>> Start DOCUMENT EXTRACT

The world is witnessing revolutionary technological development and weapons of mass destruction are one of the negative consequences of this development. The usage of these weapons by many countries and terrorist organizations has lead to the displacement of large group of people from their home country into neighboring countries. And the dark reality which we are witnessing is that currently number of refugees and displaced people has outweighed the figure that of World Wars. The terms asylum‐seeker and refugee are often confused: an asylum‐seeker is someone who says he or she is a refugee, but whose claim has not yet been definitively evaluated.
What is Asylum?
Asylum means the protection or refuge granted by a State on its territory or premises under its control to a person who comes to seek such protection or refuge. The conception of asylum in international law involves two elements:
- shelter, which is more than merely temporary refuge; and
- a degree of active protection on the part of the authorities in control of the territory of asylum.
Persons who leave their country on the basis of persecution or apprehensions of persecution and want to be accepted in another country are known as asylum seekers. For getting refugee status it has to be proved that it is well founded fear of persecution which is forcing them to leave their home country. Also, they have to undergo a legal procedure conducted by the host country to decide whether refugee status has to be given or not. However, in the case of mass exodus it it becomes difficult and impossible on the part of the host country to screen individually. For that reason, a ‘group’ is determined as refugee, particularly when ground of fleeing is same, wherby each of them is given the status of refuge. Article 14 of UDHR, 1948 states that:
- Everyone has the right to seek and to enjoy in other countries asylum from persecution.
- this right may not be invoked in the case of prosecution genuinely arising from non-political crimes or from acts contrary to the purposes and principles of the United Nations.
Asylum – a word of Greek origin that means ‘what cannot be seized’ – refers to what is inviolable, and as such it invokes a higher power that offers protection. The reluctant or forced movement of people as refugees away from the Kingdom or State of their nationality or residence to another has been an ages old problem. The practice of asylum can be spotted in ancient history. The Kadesh Peace Treaty – concluded in the 13th century BC – between Ramses II and Hatusil III, king of the Hitittas, constitutes the first international treaty that we have evidence of and it contains protection clauses. In nine provisions, the treaty establishes that the exchange of population between the two sovereigns will only take place on condition that neither the individuals themselves nor their families are subject to punishment.
In ancient Greece, refugee used to take shelter in the temple where it was considered that God has taken them under his or her divine power. The institution of asylum was brought into the domain of Public Law by the Greek political organization in polis. Diplomatic relations included the recognition of the right of asylum in international treaties both among the polis as well as between Greece and other peoples.

>> End DOCUMENT EXTRACT

SHORT PROBLEM » Extend the piece on asylum, picking up right after its final sentence.

>> Start RECORD EXTRACTS

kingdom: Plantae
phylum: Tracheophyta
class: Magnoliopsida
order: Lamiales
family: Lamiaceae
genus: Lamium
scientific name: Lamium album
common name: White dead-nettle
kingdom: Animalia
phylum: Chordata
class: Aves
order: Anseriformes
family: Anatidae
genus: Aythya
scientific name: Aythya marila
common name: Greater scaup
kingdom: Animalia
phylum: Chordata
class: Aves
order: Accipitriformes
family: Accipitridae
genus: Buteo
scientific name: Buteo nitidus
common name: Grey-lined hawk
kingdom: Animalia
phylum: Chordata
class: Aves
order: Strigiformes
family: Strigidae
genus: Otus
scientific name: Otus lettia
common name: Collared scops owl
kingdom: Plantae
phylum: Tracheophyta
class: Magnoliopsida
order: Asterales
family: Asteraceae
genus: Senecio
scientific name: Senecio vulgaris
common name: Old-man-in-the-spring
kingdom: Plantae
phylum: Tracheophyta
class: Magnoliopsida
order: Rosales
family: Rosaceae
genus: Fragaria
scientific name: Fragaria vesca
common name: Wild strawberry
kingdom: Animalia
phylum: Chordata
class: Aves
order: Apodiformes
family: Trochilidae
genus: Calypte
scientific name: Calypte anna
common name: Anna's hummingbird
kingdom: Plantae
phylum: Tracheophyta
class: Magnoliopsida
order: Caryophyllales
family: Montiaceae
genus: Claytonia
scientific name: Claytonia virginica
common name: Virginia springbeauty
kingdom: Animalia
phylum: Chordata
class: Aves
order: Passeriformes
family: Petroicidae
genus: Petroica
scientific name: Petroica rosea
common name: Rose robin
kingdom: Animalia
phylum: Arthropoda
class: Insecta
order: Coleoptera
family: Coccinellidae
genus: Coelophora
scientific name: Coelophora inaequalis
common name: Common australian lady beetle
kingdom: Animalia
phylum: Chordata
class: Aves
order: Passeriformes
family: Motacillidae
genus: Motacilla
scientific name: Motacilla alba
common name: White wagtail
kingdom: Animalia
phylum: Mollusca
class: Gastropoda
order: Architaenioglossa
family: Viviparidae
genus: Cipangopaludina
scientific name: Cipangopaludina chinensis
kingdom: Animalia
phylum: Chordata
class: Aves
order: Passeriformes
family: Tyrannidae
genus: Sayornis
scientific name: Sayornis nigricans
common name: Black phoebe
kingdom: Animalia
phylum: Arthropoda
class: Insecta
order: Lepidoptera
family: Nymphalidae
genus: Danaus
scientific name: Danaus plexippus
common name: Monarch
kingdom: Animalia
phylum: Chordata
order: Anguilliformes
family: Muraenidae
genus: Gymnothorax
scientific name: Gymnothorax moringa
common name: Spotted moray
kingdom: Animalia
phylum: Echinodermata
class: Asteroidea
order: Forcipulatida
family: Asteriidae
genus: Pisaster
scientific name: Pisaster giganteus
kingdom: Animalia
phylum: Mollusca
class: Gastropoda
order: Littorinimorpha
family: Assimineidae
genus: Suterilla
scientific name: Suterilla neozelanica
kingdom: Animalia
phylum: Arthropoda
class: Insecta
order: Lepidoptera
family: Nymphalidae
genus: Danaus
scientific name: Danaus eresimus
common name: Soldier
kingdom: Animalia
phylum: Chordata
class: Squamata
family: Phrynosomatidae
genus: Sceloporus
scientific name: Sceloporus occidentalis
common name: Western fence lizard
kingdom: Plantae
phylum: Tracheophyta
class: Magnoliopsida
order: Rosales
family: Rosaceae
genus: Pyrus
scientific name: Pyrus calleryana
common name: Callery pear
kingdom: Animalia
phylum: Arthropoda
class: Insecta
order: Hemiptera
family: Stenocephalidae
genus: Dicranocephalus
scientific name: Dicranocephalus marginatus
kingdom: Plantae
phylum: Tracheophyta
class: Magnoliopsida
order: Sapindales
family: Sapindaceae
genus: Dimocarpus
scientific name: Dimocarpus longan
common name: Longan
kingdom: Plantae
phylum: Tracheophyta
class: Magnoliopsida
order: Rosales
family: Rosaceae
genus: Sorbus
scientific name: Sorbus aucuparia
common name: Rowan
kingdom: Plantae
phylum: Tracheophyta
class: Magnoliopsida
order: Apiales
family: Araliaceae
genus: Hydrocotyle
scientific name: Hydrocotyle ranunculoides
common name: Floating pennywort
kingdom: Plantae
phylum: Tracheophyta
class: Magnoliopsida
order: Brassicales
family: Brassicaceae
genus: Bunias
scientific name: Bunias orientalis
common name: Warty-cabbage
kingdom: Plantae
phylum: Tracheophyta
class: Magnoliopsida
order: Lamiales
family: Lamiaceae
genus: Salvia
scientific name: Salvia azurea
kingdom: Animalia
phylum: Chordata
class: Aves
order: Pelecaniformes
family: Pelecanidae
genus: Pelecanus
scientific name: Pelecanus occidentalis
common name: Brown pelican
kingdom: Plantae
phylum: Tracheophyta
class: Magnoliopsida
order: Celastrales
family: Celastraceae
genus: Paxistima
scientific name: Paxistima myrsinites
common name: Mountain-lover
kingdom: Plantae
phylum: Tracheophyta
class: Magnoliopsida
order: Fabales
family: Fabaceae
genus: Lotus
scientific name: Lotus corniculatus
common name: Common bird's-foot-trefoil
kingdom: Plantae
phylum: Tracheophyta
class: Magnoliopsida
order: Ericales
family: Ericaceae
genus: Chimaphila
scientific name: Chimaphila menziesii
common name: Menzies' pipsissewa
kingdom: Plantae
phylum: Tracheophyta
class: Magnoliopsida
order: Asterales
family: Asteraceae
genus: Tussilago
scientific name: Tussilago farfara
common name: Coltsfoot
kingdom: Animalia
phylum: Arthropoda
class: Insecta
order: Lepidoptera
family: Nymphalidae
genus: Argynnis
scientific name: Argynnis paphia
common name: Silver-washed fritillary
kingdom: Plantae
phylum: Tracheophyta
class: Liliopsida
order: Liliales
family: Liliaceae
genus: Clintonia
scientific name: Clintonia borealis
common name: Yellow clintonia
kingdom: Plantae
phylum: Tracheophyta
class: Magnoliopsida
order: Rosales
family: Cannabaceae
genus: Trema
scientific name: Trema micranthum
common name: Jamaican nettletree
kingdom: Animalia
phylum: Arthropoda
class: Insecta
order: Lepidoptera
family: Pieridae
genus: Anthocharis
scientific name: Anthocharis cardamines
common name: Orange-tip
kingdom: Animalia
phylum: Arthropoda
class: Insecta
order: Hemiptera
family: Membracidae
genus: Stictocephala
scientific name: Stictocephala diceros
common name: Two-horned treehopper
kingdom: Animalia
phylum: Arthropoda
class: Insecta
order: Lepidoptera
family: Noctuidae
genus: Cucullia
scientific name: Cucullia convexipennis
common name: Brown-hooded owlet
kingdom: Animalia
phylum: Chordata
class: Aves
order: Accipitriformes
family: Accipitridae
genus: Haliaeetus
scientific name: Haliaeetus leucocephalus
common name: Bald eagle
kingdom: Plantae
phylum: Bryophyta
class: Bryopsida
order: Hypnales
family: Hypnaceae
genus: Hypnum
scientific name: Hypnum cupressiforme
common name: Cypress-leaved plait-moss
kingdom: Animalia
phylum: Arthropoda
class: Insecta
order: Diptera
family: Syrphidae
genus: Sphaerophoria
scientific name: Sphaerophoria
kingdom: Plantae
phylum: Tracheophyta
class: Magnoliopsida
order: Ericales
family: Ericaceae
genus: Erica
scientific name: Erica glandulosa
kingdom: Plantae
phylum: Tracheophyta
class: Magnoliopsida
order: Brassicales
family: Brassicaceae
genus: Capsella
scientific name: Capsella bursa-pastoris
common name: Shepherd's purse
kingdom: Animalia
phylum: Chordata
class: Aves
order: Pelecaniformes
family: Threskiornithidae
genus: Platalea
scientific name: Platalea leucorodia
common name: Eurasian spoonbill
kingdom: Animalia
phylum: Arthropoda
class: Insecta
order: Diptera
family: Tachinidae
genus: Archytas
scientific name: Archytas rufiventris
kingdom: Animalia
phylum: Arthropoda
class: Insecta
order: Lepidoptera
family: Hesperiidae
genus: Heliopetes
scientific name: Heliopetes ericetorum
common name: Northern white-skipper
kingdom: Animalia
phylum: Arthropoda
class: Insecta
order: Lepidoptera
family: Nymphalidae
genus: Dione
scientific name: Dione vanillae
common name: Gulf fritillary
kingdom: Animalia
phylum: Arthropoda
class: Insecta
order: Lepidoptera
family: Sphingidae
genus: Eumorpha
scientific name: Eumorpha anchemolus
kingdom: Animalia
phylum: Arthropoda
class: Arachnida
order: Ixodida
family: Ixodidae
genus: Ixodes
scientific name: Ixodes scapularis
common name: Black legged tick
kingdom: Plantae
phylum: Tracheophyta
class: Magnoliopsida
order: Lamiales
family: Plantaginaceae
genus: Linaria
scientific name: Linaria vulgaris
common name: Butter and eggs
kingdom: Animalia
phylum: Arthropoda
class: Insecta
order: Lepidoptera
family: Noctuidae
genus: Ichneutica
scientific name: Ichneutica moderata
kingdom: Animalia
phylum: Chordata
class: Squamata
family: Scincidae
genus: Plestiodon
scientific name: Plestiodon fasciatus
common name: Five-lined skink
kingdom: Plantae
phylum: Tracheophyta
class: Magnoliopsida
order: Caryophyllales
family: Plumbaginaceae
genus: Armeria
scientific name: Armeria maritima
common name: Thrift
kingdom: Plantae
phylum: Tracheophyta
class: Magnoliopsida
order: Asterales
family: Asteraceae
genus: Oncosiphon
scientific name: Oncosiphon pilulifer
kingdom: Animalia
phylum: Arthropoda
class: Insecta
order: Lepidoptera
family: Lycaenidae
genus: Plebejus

>> End RECORD EXTRACTS

RESULT OF THIS EXERCISE »
In Rome, the practice of protection was demonstrated around a temple in honour of God Asylaeus, founded by Romulo and Remo, in order that those outside the law could find refuge. The official faith of the Roman Empire became Christianity and stretched across the Europe, the acceptance of the power of the Church resulted in the process of territorialisation of asylum. The importance of asylum in the Church developed and it tracked its golden age from the twelfth century. With the decline of the Roman Empire and the rise of Christian Europe, territorial asylum again evolved into the practice of intercession by the clergy of the church. Over time, ecclesiastical laws on asylum were codified however with the rise of nation state and the claim of national authorities of the exclusive right to administer justice their influence began to recede. The basis of asylum shifted from the religious sanctity of the place to the sovereignty of the city or state. In the 17th century, as international opinion converged on the need to suppress criminality, the concept of asylum again developed and the concept of extradition grew in popularity.
The 18th century witnessed the growth of political asylum, which could be exercised to provide refuge to those guilty of offences termed as “political”. This led to the conflict as to what compromised a political offence. And to counter it international instruments gave definition what does not constitute as a political offence. The Right to Asylum was first incorporated under article 120 of the French Constitution of 24th June 1793. The article reads as: “the French people give asylum to foreigners who, in the name of liberty, are banished from their homelands, and refuse it to tyrants.” Although positive developments took place however the right to asylum lost its status as a human right and became a state right to either accept or reject the application of a person seeking asylum.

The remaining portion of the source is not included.